TEXT
-- Start --

I think this is why sometimes it can take 24-48hrs for signs of fermentation, in most cases... Is because at first, the colony is working more on maximizing numbers than it is on working its way through all the sugar.

Assuming thats the case, it would explain the temp jump. If they (yeast) switched from multiplying their numbers, to working through the sugar at about the same time that you lifted it off the floor, i would think it would lead to the results that you're seeing here

Mostly assumptions and theory, loosely based on what i remember from research


----------



## ericonthehill (May 23, 2012)

Sg is at 1.010! Just siphoned off into my 6 gal. carboy! I was a little worried to put the airlock on as it was kicking out the co2 pretty steady. I've heard others experience with "volcanoes" and such, but after 15 minutes I put it on and it's working like a charm to this point. I got a taste of it when I siphoned. I'm not used to the co2, but was able to see past that and it tastes good. The flavor linger for a bit, and I think if that is any indication I shoukd end up with a delicious desert wine!


----------



## Boatboy24 (May 23, 2012)

Sounds like you're well on your way. One thing I've been doing (I've only done 4 batches so far, mind you) after moving into secondary fermentation: I take the full carboy and place that into my clean fermenting bucket for a couple days. This way, if there is a volcano, the overflow ends up in the bucket and not on my floor.  Haven't had any volcanoes yet though (knock on wood).


----------



## AznDrgn (May 23, 2012)

Eric, can you post the recipe(s)/ instructions you are using? I'm collecting mulberries in my backyard as we speak and I'm thinking about trying to do a batch of wine with them. I've never done wine before but I do dabble in beer some so hopefully this won't be too different.

-- End --

DATA EXCERPT
-- Start --

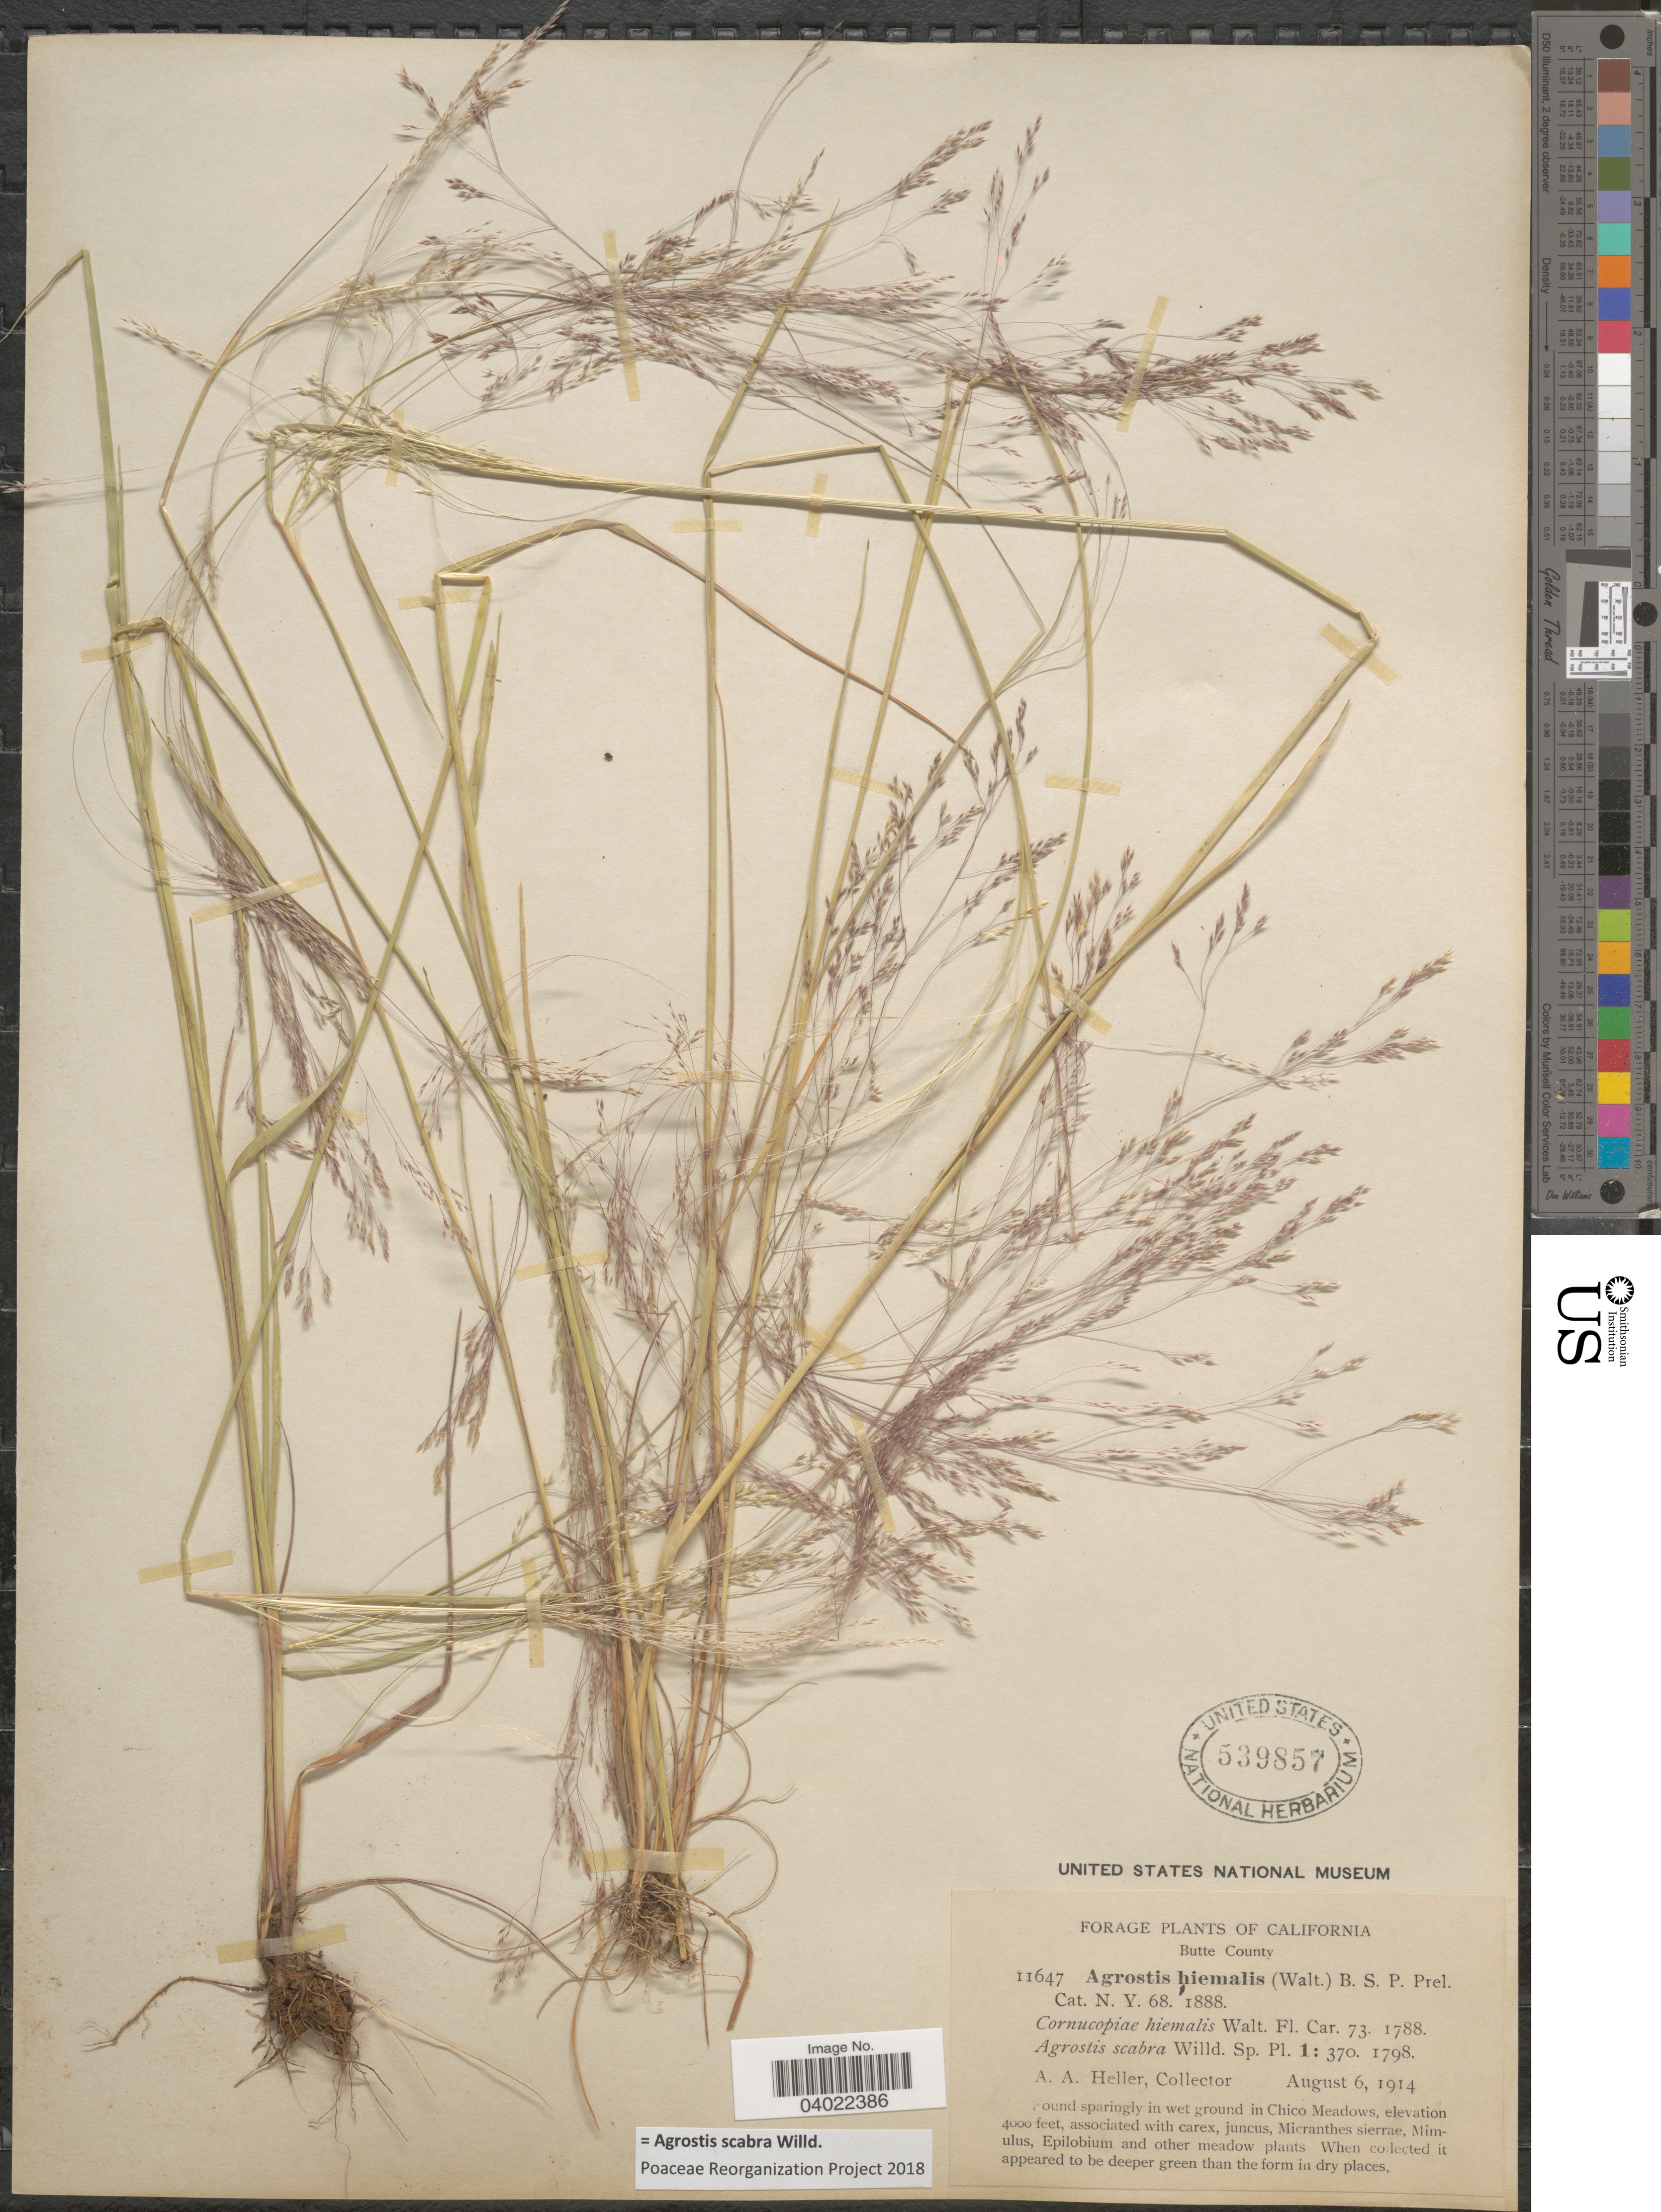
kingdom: Plantae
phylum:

-- End --

WHAT TO DO
[a] Set down the passage of the winemaking thread from "## ericonthehill (May" up to and including "delicious desert wine!", keeping every word and mark unchanged.
[b] Rewrite the paragraph of the winemaking thread that begins "Sounds like you're well on your way" in a shorter form, keeping its main facts.

OUTPUTS
[a]
## ericonthehill (May 23, 2012)

Sg is at 1.010! Just siphoned off into my 6 gal. carboy! I was a little worried to put the airlock on as it was kicking out the co2 pretty steady. I've heard others experience with "volcanoes" and such, but after 15 minutes I put it on and it's working like a charm to this point. I got a taste of it when I siphoned. I'm not used to the co2, but was able to see past that and it tastes good. The flavor linger for a bit, and I think if that is any indication I shoukd end up with a delicious desert wine!

[b] After moving a batch into secondary fermentation, the writer sets the full carboy inside a clean fermenting bucket for a couple of days, so any volcano overflows into the bucket instead of onto the floor. In four batches so far, no volcano has occurred.